Au lieu de cela, ses pupilles s’étrécirent, ses narines grossières se dilatèrent, tout son grand corps ferme sculpté par la violence se figea ; l’irritation, l’impatience et le courroux cédèrent uniment la place au désir : le barbare venait d’apercevoir Rosaline, ma cadette : peau laiteuse, haleine brûlante, yeux noir gouffre, dents ivoirines admirablement découpées contre la caverne incarnat de la bouche fruitée, généreuse chevelure cascadant jusqu’aux hanches pleines, front délicat frangé de mèches fortes et sombres, bleu pâle des veines aux tempes, et que dire du velouté des bras, de la finesse de la silhouette, des paupières bombées et peintes, des pommettes altières ou de la grâce quasiment royale du port de tête ?

Rien. N’en disons rien.

Mais soulignons tout de même que le barbare enfila illico ses patins.

Barbares 4.1

 

La porte de notre maison s’ouvrit donc en grand devant le barbare qui, à mon avis, en prit plein les mirettes.

Tout était nickel et brillant. Tout resplendissait. D’épais tapis en peau d’ours exotiques qui me venaient de mon arrière-grand-mère côté maternel couvraient par endroits le parquet impeccable tandis qu’étincelaient au plafond les mille gemmes de luminaires récemment briqués ; un feu de compagnie crépitait dans la cheminée de pierre antique, projetant des ombres ondoyantes sur les tableaux de maîtres, petits et grands, suspendus au-dessus de différentes pièces de mobilier en marbre ; les toiles en question présentaient en vives couleurs des scènes de chasse ou de cour d’un réalisme franchement frappant.   

 – Entrez, dis-je au barbare, bien qu’il m’en coûtât. Vous me ferez le très grand plaisir de vous déchausser et d'enfiler ceci.

Il poussa un grognement caverneux, saisit les patins que je lui présentais dans le battoir massif qui lui tenait lieu de main et les considéra un moment avec perplexité.

– Pour ne pas abîmer les parquets, précisai-je.

Le bougre gigantesque parut un moment désorienté.
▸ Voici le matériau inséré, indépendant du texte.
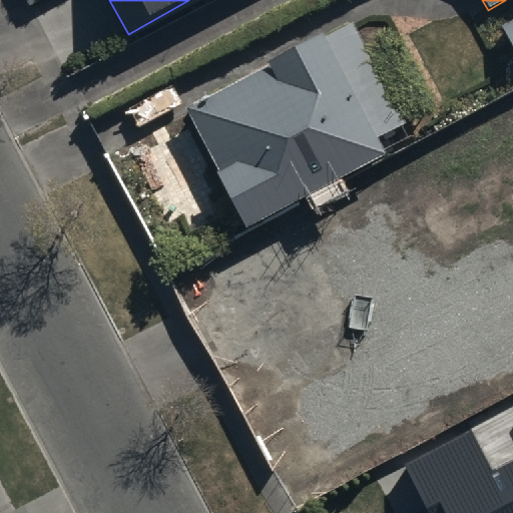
[(512,20),(503,26),(512,46),(512,20)]
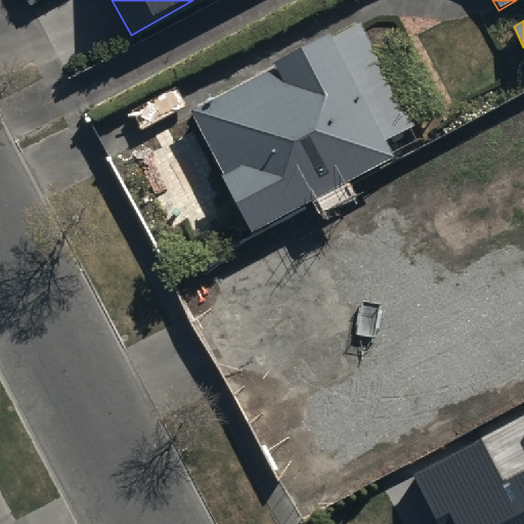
[(331,37),(189,110),(251,231),(393,158),(331,37)]
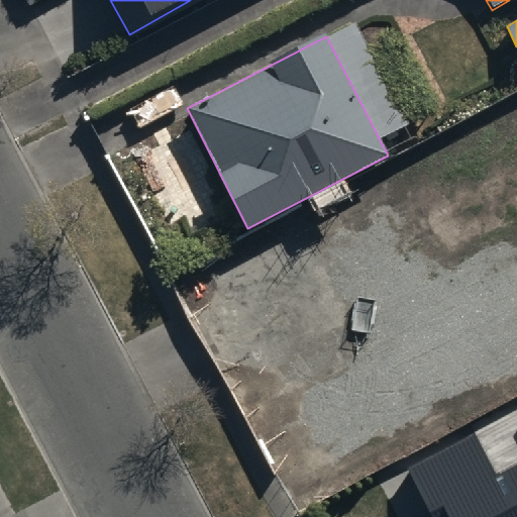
[(359,316),(251,374),(308,483),(516,371),(516,234),(506,240),(515,259),(436,300),(387,206),(358,220),(353,211),(344,216),(348,224),(318,241),(326,257),(321,261),(338,293),(345,289),(359,316)]
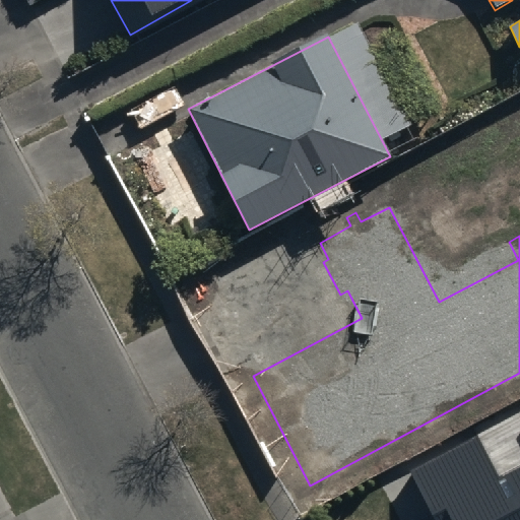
[(519,519),(519,416),(517,411),(379,492),(394,519),(519,519)]
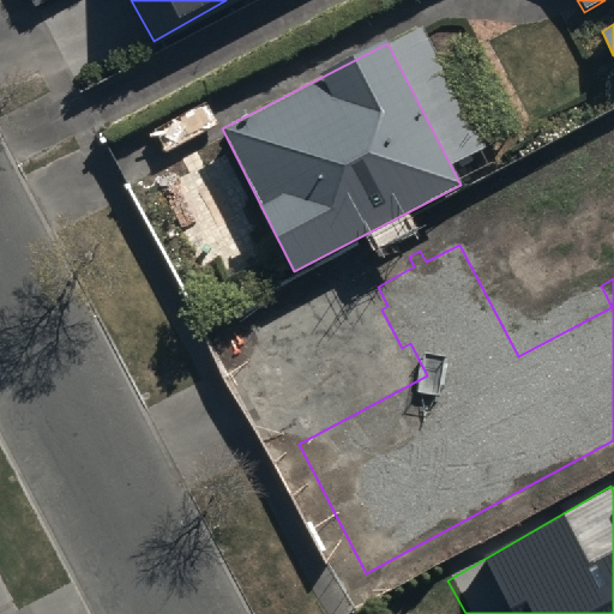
All buildings are outlined.
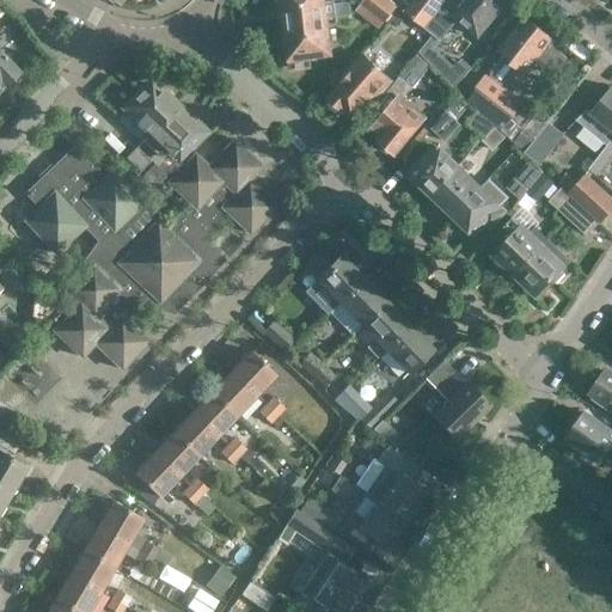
[(281,0),(285,23),(326,19),(350,17),(349,2),(334,4),(334,1),(324,2),(324,0),(281,0)]
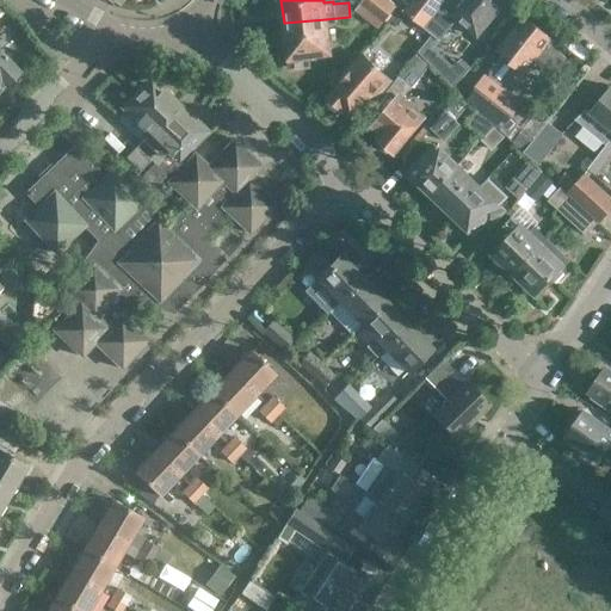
[(353,0),(377,18),(390,1),(387,0),(353,0)]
Derrière la bête de guerre, compris-je, se dissimulait un garçonnet hagard, ignorant des us et coutumes les plus simples.

Mais alors, les veines de son front enflèrent drastiquement. Son visage se teinta d’un rouge très sombre.

  On n’est pas des mauviettes, éructa-t-il en laissant tomber les patins par terre.

– Quoi donc ? dis-je, car je n’étais vraiment pas sûr d’avoir entendu ce que j’avais entendu.  

– On n’est pas des mauviettes, reprit-il, en faisant un effort pour articuler. On met pas des trucs comme ça sur nos pieds chez nous.

– C’est pourtant essentiel, insistai-je. Si vous ne voulez pas fusiller vos parquets en trois semaines.